Brittany D. McClure
The Valdosta Daily Times
VALDOSTA — Not every company sets out to build a better community, a better world and a better future. However, not every company is Propex.
Propex is known as a leader in building and rebuilding key infrastructure all over the world. Products made at Propex are used to protect hillsides, highways and waterways from damaging erosion by combining engineered fabrics with natural vegetation rather than broken rock.
Their products are used to armor levees in New Orleans and all around the country, protecting lives and property from major storms. They are used underneath pavement to protect a road’s surface and the lives of people who drive on it. Contractors use their products to reinforce concrete, keeping it from cracking.
Home builders use them to protect houses and commercial buildings from winds and weather. Their products are even used by mining companies to keep tunnels from collapsing and by the military to create protective bastions around field headquarters.
Propex products ensure the safety of millions around the world every day. And where is that safety manufactured? In Nashville, GA. While the plant in Nashville is just one of ten around the world, it has a strong presence that resonates globally and locally.
Built in 1968, the plant has one million square feet of manufacturing space that sits on 168 acres. As Berrien County’s largest industrial employer, Propex currently employs 400 people.
With the economic struggles that many businesses have experienced over the past six years that have trickled into the average American home, it’s refreshing to see a company that is a reflection of hope for the American economy.
In October 2010, Propex in Nashville had 240 hourly associates. Since July 2011, they have added around 80 hourly employees and are in the process of hiring 40 to 50 more by this summer.
Under the leadership of CEO Mike Gorey, Propex is re-identifying themselves as a global infrastructure that invests in people. In March, in partnership with the Berrien County Work Ready Program, Propex held a job fair through which they received 300 applications.
According to Plant Manager Scott Hudson, Propex is taking a proactive approach by investing real capitol into the Nashville plant to ensure that it can continue to grow. As Propex grows as a company and invests in local people, Nashville and the surrounding areas will be well on their way to becoming the forefront for economic growth.
“We’re not just waiting on business to come to us,” said Hudson. “We’re preparing our business to grow.”
Though Propex has been making an effort to establish themselves globally, the plant in Nashville has not forgotten about the local community and government that have in large part contributed to the plant’s success.
For example, the plant relies on the Georgia/Florida Rail Line to bring in resin.
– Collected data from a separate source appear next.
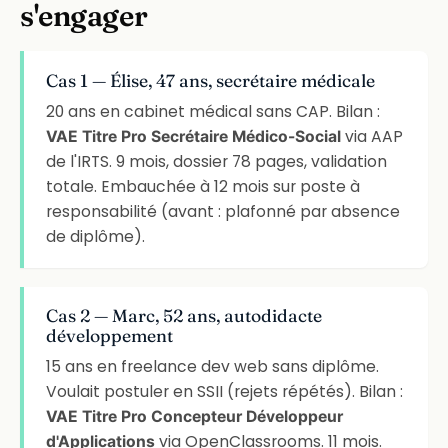
s'engager
Cas 1 — Élise, 47 ans, secrétaire médicale
20 ans en cabinet médical sans CAP. Bilan :
via AAP
VAE Titre Pro Secrétaire Médico-Social
de l'IRTS. 9 mois, dossier 78 pages, validation
totale. Embauchée à 12 mois sur poste à
responsabilité (avant : plafonné par absence
de diplôme).
Cas 2 — Marc, 52 ans, autodidacte
développement
15 ans en freelance dev web sans diplôme.
Voulait postuler en SSII (rejets répétés). Bilan :
VAE Titre Pro Concepteur Développeur
via OpenClassrooms. 11 mois.
d'Applications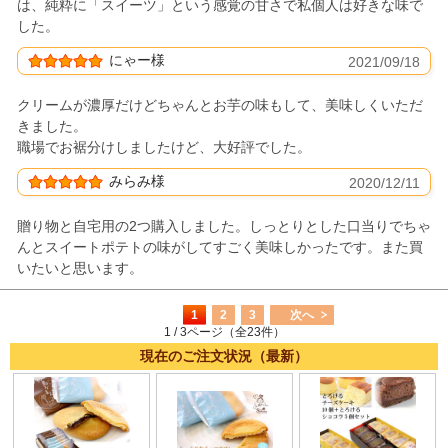
は、純粋に「スイーツ」という感覚の甘さで私個人は好きな味で
した。
にゃー様
2021/09/18
クリームが濃厚だけどちゃんとお芋の味もして、美味しくいただ
きました。
職場でお裾分けしましたけど、大好評でした。
みらみ様
2020/12/11
贈り物と自宅用の2つ購入しました。しっとりとした口当りでちゃ
んとスイートポテトの味がしてすごく美味しかったです。また買
いたいと思います。
1
2
3
次へ
1 / 3ページ（全23件）
現在のご注文状況（最新）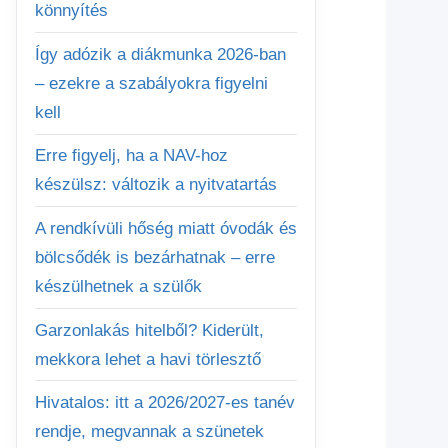
könnyítés
Így adózik a diákmunka 2026-ban
– ezekre a szabályokra figyelni
kell
Erre figyelj, ha a NAV-hoz
készülsz: változik a nyitvatartás
A rendkívüli hőség miatt óvodák és
bölcsődék is bezárhatnak – erre
készülhetnek a szülők
Garzonlakás hitelből? Kiderült,
mekkora lehet a havi törlesztő
Hivatalos: itt a 2026/2027-es tanév
rendje, megvannak a szünetek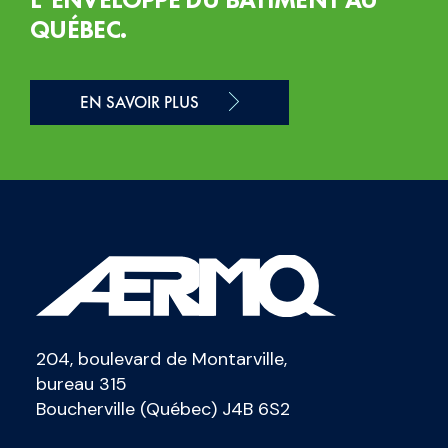
QUÉBEC.
EN SAVOIR PLUS
204, boulevard de Montarville,
bureau 315
Boucherville (Québec) J4B 6S2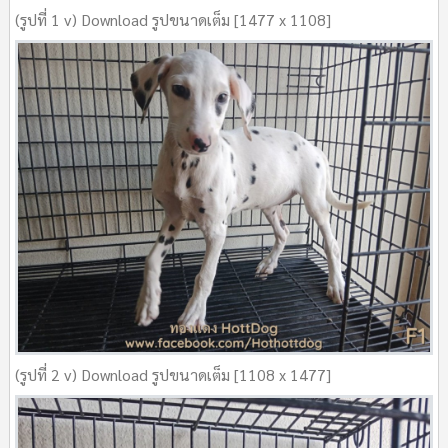
(รูปที่ 1 v) Download รูปขนาดเต็ม [1477 x 1108]
(รูปที่ 2 v) Download รูปขนาดเต็ม [1108 x 1477]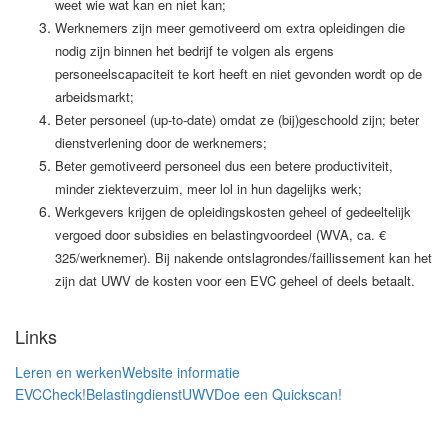
weet wie wat kan en niet kan;
Werknemers zijn meer gemotiveerd om extra opleidingen die
nodig zijn binnen het bedrijf te volgen als ergens
personeelscapaciteit te kort heeft en niet gevonden wordt op de
arbeidsmarkt;
Beter personeel (up-to-date) omdat ze (bij)geschoold zijn; beter
dienstverlening door de werknemers;
Beter gemotiveerd personeel dus een betere productiviteit,
minder ziekteverzuim, meer lol in hun dagelijks werk;
Werkgevers krijgen de opleidingskosten geheel of gedeeltelijk
vergoed door subsidies en belastingvoordeel (WVA, ca. €
325/werknemer). Bij nakende ontslagrondes/faillissement kan het
zijn dat UWV de kosten voor een EVC geheel of deels betaalt.
Links
Leren en werken
Website informatie
EVC
Check!
Belastingdienst
UWV
Doe een Quickscan!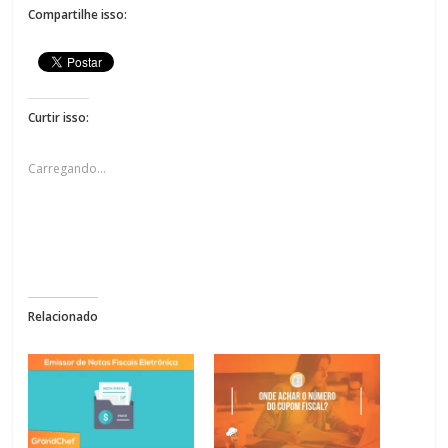
Compartilhe isso:
Curtir isso:
Carregando...
Relacionado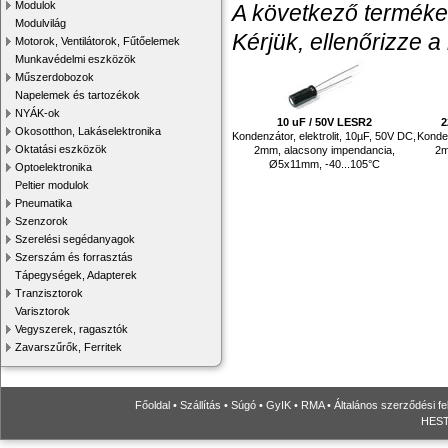
Modulok
A következő termékek
Modulvilág
Kérjük, ellenőrizze a
Motorok, Ventilátorok, Fűtőelemek
Munkavédelmi eszközök
Műszerdobozok
Napelemek és tartozékok
NYÁK-ok
10 uF / 50V LESR2
2
Okosotthon, Lakáselektronika
Kondenzátor, elektrolit, 10µF, 50V DC,
Konden
Oktatási eszközök
2mm, alacsony impendancia,
2m
Ø5x11mm, -40...105°C
Optoelektronika
Peltier modulok
Pneumatika
Szenzorok
Szerelési segédanyagok
Szerszám és forrasztás
Tápegységek, Adapterek
Tranzisztorok
Varisztorok
Vegyszerek, ragasztók
Zavarszűrők, Ferritek
Főoldal
•
Szállítás
•
Súgó
•
GyIK
•
RMA
•
Általános szerződési fe
HESTO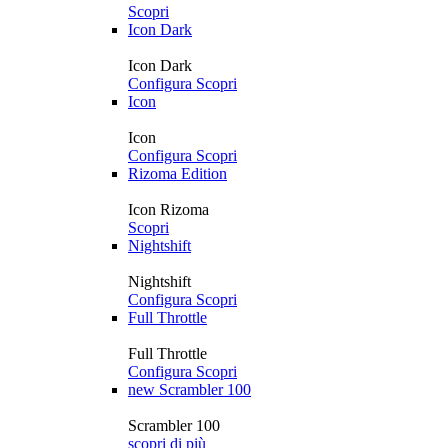
Scopri
Icon Dark
Icon Dark
Configura
Scopri
Icon
Icon
Configura
Scopri
Rizoma Edition
Icon Rizoma
Scopri
Nightshift
Nightshift
Configura
Scopri
Full Throttle
Full Throttle
Configura
Scopri
new
Scrambler 100
Scrambler 100
scopri di più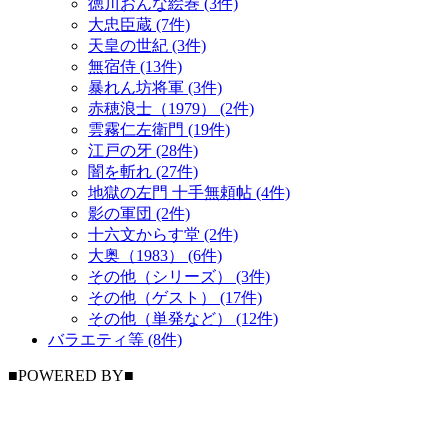
徳川おんな絵巻 (3件)
大忠臣蔵 (7件)
天皇の世紀 (3件)
無宿侍 (13件)
暴れん坊将軍 (3件)
赤穂浪士（1979） (2件)
雲霧仁左衛門 (19件)
江戸の牙 (28件)
闇を斬れ (27件)
地獄の左門 十手無頼帖 (4件)
影の軍団 (2件)
十六文からす堂 (2件)
大奥（1983） (6件)
その他（シリーズ） (3件)
その他（ゲスト） (17件)
その他（単発など） (12件)
バラエティ等 (8件)
■POWERED BY■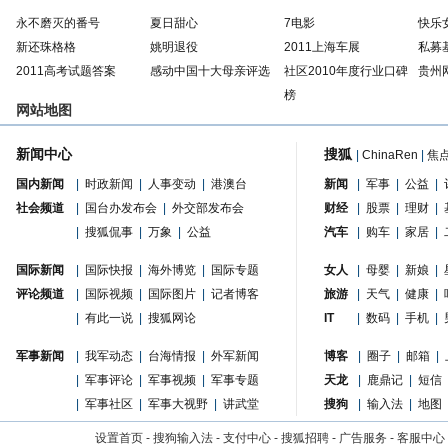
永不磨灭的番号
夏日甜心
7电影
快乐
新还珠格格
姚明退役
2011上海车展
私募
2011高考试题答案
感动中国十大母亲评选
社区2010年度行业口碑
贵州
榜
网站地图
新闻中心
搜狐
|
ChinaRen
|
焦
国内新闻
|
时政新闻
|
人事变动
|
港澳台
新闻
|
军事
|
公益
|
社会频道
|
国台办发布会
|
外交部发布会
财经
|
股票
|
理财
|
|
搜狐侃事
|
万象
|
公益
汽车
|
购车
|
家居
|
国际新闻
|
国际快报
|
海外博览
|
国际专题
女人
|
母婴
|
新娘
|
评论频道
|
国际视频
|
国际图片
|
记者博客
旅游
|
天气
|
健康
|
|
有此一说
|
搜狐网论
IT
|
数码
|
手机
|
军事新闻
|
我军动态
|
台海情报
|
外军新闻
博客
|
圈子
|
邮箱
|
|
军事评论
|
军事视频
|
军事专题
天龙
|
鹿鼎记
|
短信
|
军事社区
|
军事大视野
|
讲武堂
搜狗
|
输入法
|
地图
设置首页
-
搜狗输入法
-
支付中心
-
搜狐招聘
-
广告服务
-
客服中心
When those rail road tracks needed to be refurbished, the Berrien County and Lowndes County Development Authorities partnered to get that done.
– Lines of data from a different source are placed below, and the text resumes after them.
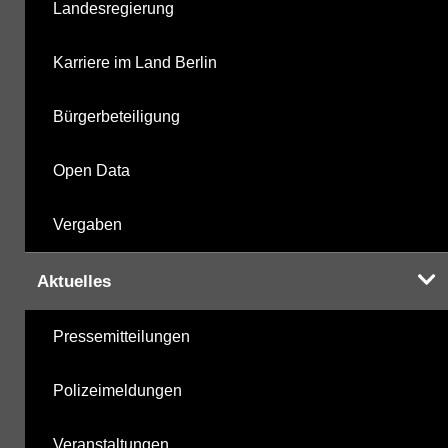
Landesregierung
Karriere im Land Berlin
Bürgerbeteiligung
Open Data
Vergaben
Aktuelles
Pressemitteilungen
Polizeimeldungen
Veranstaltungen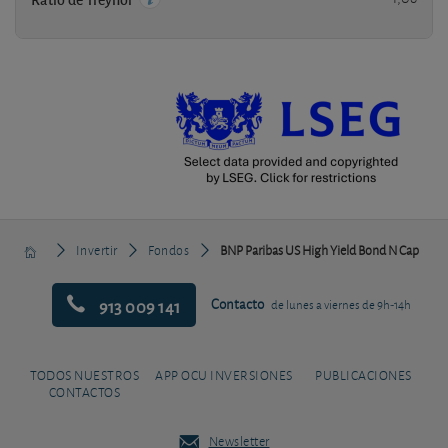
Invertir
Fondos
BNP Paribas US High Yield Bond N Cap
913 009 141
Contacto
de lunes a viernes de 9h-14h
TODOS NUESTROS
APP OCU INVERSIONES
PUBLICACIONES
CONTACTOS
Newsletter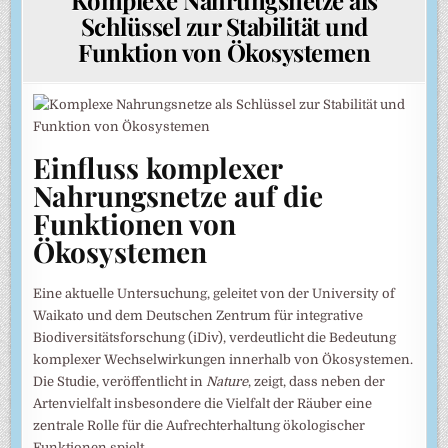
Schlüssel zur Stabilität und
Funktion von Ökosystemen
Einfluss komplexer
Nahrungsnetze auf die
Funktionen von
Ökosystemen
Eine aktuelle Untersuchung, geleitet von der University of
Waikato und dem Deutschen Zentrum für integrative
Biodiversitätsforschung (iDiv), verdeutlicht die Bedeutung
komplexer Wechselwirkungen innerhalb von Ökosystemen.
Die Studie, veröffentlicht in
Nature
, zeigt, dass neben der
Artenvielfalt insbesondere die Vielfalt der Räuber eine
zentrale Rolle für die Aufrechterhaltung ökologischer
Funktionen spielt.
“If we didn’t get those tracks refurbished, we were looking at having to bring resin in on a tanker, which is an 18-wheeler, and that’s not cost effective to do that long term,” said Hudson. “I was proud to see the local government secure that for us.”
It is because of things like this that Propex in Nashville makes a conscious effort to give back to the community. Aside from extending job opportunities to the people in Valdosta, Lowndes County and other surrounding areas, Propex is involved in various organizations such as the Recreation Associations in both Lowndes and Berrien County, United Way and Relay for Life. As a company, they also try to keep their money local when they need to buy things such as fleet cars.
“We’re trying to give back because times have been tough over the past six years,” said Hudson. “Now we’re back growing again.”
That growth comes as a result of the innovation of brands and products that Propex continues to develop in their market. As a company, they are very versatile and adaptable in their approach, molding themselves to the needs of the industry.
Pyramat® is not necessarily a new product, but a new project line that they have partnered with the Core of Engineers to achieve. It’s used to protect levee infrastructure.
“(It’s being used) primarily right now in New Orleans,” said Hudson.
The plant also began manufacturing parachute material for the Army last year. The fabric is used to make cargo parachutes for equipment and supplies.
“We’re working on three year contracts for that right now,” said Hudson.
They are also currently working on developing reusable bastion liner for the U.S. military.
“It’s a cage that they open up and our fabric goes in the cage and they fill it with sand,” said Hudson. “It makes a protective barrier that they also use here for flood control.”
It is these new innovative product lines, partnerships in the community and a very intense lean marketing program — a whole-systems approach that creates a culture for continuous improvement — that has allowed Propex in Nashville to prosper when many companies are struggling to survive. Striving to be a global presence that serves as a one stop shop for all infrastructure needs, Propex in Nashville is well on their way to the top.